*Exercise*:
Name every component that the warning log below reports as dropped without being cleaned up first.

*Document section*:
WARN: dropped CockroachInstance without cleaning it up first (there may still be a child process running and a temporary directory leaked)
WARN: temporary directory leaked: "/var/tmp/omicron_tmp/.tmphUsj2Q"
	If you would like to access the database for debugging, run the following:

	# Run the database
	cargo xtask db-dev run --no-populate --store-dir "/var/tmp/omicron_tmp/.tmphUsj2Q/data"
	# Access the database. Note the port may change if you run multiple databases.
	cockroach sql --host=localhost:32221 --insecure
WARN: dropped ClickHouse process without cleaning it up first (there may still be a child process running (PID 23967) and a temporary directory leaked, /var/tmp/omicron_tmp/test_all-94731d9e6db289ca-test_instance_failed_by_stop_request_does_not_reincarnate.23960.1-clickhouse-3UYIoZ)
failed to clean up ClickHouse data dir:
- /var/tmp/omicron_tmp/test_all-94731d9e6db289ca-test_instance_failed_by_stop_request_does_not_reincarnate.23960.1-clickhouse-3UYIoZ: File exists (os error 17)
WARN: dropped DendriteInstance without cleaning it up first (there may still be a child process running and a temporary directory leaked)

*Input data*:
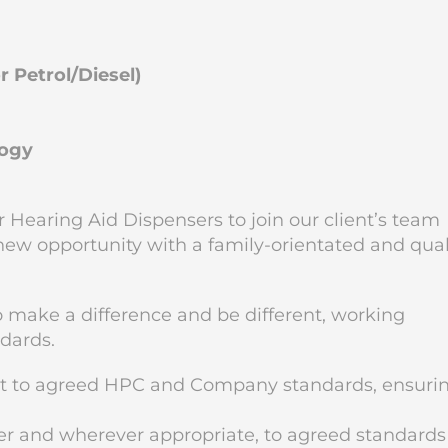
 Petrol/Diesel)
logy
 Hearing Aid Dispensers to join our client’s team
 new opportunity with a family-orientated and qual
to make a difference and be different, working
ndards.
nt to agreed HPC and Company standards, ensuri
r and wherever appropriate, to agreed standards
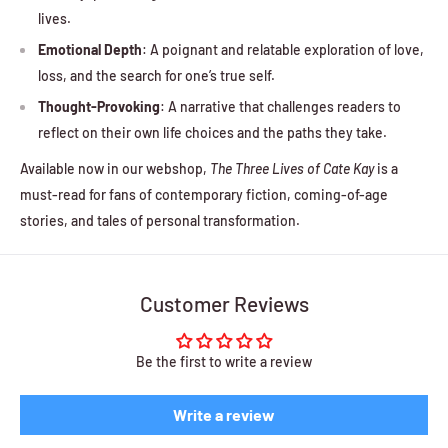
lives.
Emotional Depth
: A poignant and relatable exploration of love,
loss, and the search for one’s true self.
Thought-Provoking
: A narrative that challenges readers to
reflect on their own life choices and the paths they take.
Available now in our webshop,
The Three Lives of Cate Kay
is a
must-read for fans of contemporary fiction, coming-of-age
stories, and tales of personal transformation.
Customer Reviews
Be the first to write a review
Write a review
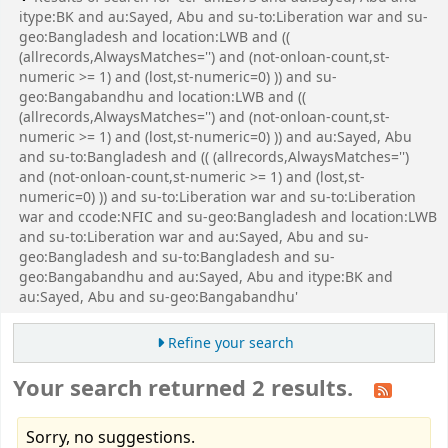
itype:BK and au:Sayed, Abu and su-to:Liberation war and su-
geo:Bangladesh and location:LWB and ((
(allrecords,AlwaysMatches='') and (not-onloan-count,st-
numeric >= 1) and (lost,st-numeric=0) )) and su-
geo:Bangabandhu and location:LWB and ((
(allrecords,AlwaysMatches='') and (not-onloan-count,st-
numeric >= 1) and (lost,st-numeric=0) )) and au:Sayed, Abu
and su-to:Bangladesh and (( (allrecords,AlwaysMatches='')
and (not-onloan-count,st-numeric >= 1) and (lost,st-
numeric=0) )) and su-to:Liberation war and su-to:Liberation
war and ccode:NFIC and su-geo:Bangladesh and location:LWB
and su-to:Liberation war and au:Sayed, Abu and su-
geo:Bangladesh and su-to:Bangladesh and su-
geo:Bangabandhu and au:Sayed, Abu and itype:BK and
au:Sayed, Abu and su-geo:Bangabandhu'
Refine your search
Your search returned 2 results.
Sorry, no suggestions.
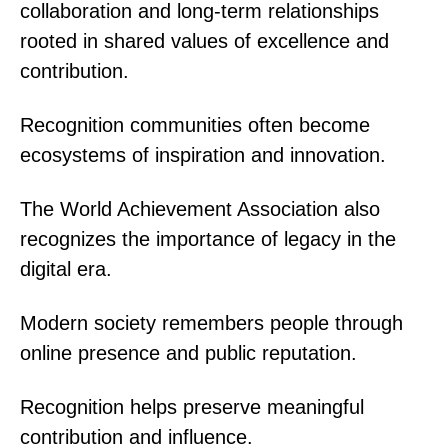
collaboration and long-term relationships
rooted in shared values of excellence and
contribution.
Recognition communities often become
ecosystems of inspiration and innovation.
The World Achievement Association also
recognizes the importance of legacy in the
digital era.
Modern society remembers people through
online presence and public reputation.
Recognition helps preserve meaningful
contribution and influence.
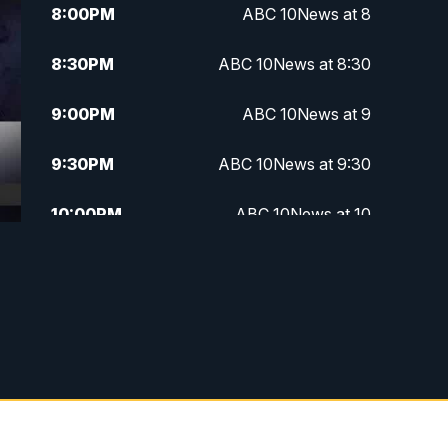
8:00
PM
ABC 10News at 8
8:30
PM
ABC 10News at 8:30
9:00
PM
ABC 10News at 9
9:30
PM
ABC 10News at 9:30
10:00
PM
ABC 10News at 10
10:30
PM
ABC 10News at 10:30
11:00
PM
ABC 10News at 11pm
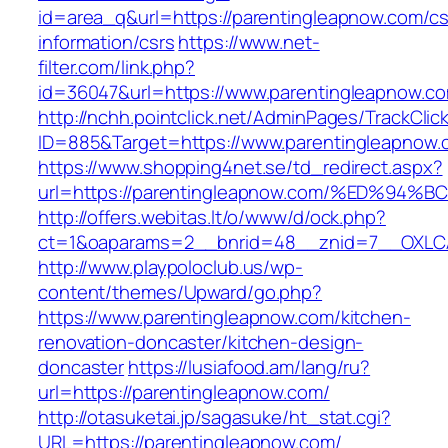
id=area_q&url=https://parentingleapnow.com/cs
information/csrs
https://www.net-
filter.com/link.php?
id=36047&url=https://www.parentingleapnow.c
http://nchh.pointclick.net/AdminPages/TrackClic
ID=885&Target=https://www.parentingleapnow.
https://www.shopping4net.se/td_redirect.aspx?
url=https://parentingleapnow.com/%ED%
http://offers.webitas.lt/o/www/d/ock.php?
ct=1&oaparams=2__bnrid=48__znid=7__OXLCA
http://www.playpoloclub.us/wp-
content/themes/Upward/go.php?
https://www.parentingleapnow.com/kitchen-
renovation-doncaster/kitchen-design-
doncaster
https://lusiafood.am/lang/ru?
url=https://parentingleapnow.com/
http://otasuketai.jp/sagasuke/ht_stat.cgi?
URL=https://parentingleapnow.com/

*Solution to the problem*:
CockroachInstance, ClickHouse process, DendriteInstance